While designation as an IPF or OEF can represent an opportunity, it also comes with potential obligations in the event of a shortage of supply: the third pillar of the Chips Act sets up a monitoring and crisis response mechanism. The Commission can use this mechanism if serious disruptions to supply of semiconductors lead to significant shortages that have a negative effect on one or more important EU industry sectors. The Commission can implement emergency measures that include:
- Requiring IPFs and OEFs to accept and prioritise the production of crisis-relevant products for critical sectors.
- Requiring other semiconductor undertakings to similarly prioritise such crisis-relevant products if they have agreed to do so in connection with receiving public support.

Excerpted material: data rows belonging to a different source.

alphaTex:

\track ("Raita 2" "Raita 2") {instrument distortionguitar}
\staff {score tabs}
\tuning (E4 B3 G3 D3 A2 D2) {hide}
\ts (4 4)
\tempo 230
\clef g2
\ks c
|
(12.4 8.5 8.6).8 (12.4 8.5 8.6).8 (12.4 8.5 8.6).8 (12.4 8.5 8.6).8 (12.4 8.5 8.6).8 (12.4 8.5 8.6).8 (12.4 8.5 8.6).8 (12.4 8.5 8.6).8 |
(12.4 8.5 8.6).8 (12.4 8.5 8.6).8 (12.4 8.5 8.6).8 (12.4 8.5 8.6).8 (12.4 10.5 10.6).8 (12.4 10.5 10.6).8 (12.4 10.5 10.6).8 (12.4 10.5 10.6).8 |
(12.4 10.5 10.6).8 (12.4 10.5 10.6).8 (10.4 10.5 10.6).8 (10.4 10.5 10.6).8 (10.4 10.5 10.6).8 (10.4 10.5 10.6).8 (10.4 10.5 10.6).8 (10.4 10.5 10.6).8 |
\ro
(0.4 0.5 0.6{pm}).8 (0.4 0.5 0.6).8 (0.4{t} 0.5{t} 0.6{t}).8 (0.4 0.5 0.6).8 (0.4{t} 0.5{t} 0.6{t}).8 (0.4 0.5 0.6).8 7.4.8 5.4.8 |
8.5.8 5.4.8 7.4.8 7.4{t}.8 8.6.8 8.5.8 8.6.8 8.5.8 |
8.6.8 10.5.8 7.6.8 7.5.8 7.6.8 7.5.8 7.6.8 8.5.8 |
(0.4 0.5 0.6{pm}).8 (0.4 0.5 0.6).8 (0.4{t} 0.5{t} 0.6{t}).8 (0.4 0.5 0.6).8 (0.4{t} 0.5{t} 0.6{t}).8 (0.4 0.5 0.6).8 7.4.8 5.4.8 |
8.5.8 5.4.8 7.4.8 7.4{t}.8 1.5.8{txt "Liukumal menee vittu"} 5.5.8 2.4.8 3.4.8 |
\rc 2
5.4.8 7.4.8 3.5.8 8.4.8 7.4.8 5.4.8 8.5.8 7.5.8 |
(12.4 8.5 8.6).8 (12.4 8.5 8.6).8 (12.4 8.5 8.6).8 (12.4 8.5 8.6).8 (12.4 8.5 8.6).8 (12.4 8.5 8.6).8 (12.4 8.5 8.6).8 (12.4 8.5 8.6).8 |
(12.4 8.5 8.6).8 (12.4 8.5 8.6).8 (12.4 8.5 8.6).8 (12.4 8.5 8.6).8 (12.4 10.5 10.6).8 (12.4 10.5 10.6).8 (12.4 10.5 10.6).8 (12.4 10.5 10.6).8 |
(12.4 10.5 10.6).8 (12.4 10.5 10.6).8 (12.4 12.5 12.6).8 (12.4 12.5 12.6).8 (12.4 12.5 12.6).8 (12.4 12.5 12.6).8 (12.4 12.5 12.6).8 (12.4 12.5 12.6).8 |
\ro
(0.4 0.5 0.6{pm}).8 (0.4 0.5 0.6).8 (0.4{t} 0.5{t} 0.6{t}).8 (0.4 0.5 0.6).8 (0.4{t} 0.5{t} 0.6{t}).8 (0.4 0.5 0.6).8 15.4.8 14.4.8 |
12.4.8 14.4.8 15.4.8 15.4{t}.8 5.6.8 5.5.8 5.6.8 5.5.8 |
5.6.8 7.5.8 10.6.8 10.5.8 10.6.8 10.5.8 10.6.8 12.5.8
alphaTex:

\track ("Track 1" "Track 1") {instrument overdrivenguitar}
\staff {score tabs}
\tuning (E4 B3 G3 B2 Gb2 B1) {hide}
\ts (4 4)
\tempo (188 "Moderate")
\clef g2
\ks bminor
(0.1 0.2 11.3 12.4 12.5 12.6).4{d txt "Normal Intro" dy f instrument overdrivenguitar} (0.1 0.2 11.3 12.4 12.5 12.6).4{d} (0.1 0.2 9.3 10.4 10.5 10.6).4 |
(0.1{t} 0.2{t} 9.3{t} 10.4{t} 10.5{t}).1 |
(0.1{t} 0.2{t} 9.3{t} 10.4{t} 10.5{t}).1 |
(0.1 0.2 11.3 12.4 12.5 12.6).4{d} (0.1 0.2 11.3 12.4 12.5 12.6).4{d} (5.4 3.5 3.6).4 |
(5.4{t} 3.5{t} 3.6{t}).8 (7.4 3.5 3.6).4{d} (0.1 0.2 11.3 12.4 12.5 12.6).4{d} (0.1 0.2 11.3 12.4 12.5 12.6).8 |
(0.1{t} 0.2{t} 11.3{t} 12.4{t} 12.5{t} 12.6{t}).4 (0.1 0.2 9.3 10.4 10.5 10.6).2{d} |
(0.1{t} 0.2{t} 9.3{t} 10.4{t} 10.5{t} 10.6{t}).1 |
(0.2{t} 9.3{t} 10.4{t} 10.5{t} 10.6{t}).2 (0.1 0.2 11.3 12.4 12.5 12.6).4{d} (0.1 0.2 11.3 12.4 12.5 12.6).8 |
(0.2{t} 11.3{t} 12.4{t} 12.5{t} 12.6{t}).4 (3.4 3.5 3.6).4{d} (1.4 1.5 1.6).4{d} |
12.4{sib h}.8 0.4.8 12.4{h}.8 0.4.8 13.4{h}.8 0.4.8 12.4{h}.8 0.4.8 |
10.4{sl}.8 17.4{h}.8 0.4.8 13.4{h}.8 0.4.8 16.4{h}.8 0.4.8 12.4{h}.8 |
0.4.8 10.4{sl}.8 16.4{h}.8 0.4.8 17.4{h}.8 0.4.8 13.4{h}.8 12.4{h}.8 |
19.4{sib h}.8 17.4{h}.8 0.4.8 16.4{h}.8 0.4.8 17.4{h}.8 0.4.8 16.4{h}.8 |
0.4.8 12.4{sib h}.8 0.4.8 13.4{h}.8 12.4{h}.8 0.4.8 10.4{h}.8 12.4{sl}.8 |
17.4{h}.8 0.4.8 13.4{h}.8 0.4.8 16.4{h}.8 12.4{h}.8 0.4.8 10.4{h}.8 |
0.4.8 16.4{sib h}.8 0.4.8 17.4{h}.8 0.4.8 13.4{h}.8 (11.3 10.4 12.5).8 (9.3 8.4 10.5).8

- Imposing periodic penalty payments of up to 1.5% of average current daily turnover for each working day of non-compliance with an obligation to prioritise orders. The Court of Justice of the EU has unlimited jurisdiction to review such decisions.
The EU Chips Act initiative should be viewed in the context of similar initiatives worldwide
The EU adopted the Chips Act in response to a worldwide shortage of semiconductors. Other large economies, including the United States, Japan, Taiwan, China and South Korea have set up, or are in the process of setting up, their own schemes to incentivise increased domestic production of chips. Many of these schemes involve subsidies. For example, the United States has committed US$52bn to its semiconductor supply chain. Because the number of different frameworks risks creating a subsidy race, the Commission has called for full transparency of state subsidies offered to stimulate production of chips.
Beyond such transparency, the Commission can review the competitive effect on EU markets of benefits received from ex-EU states that have an effect in the EU (under the Foreign Subsidies Regulation).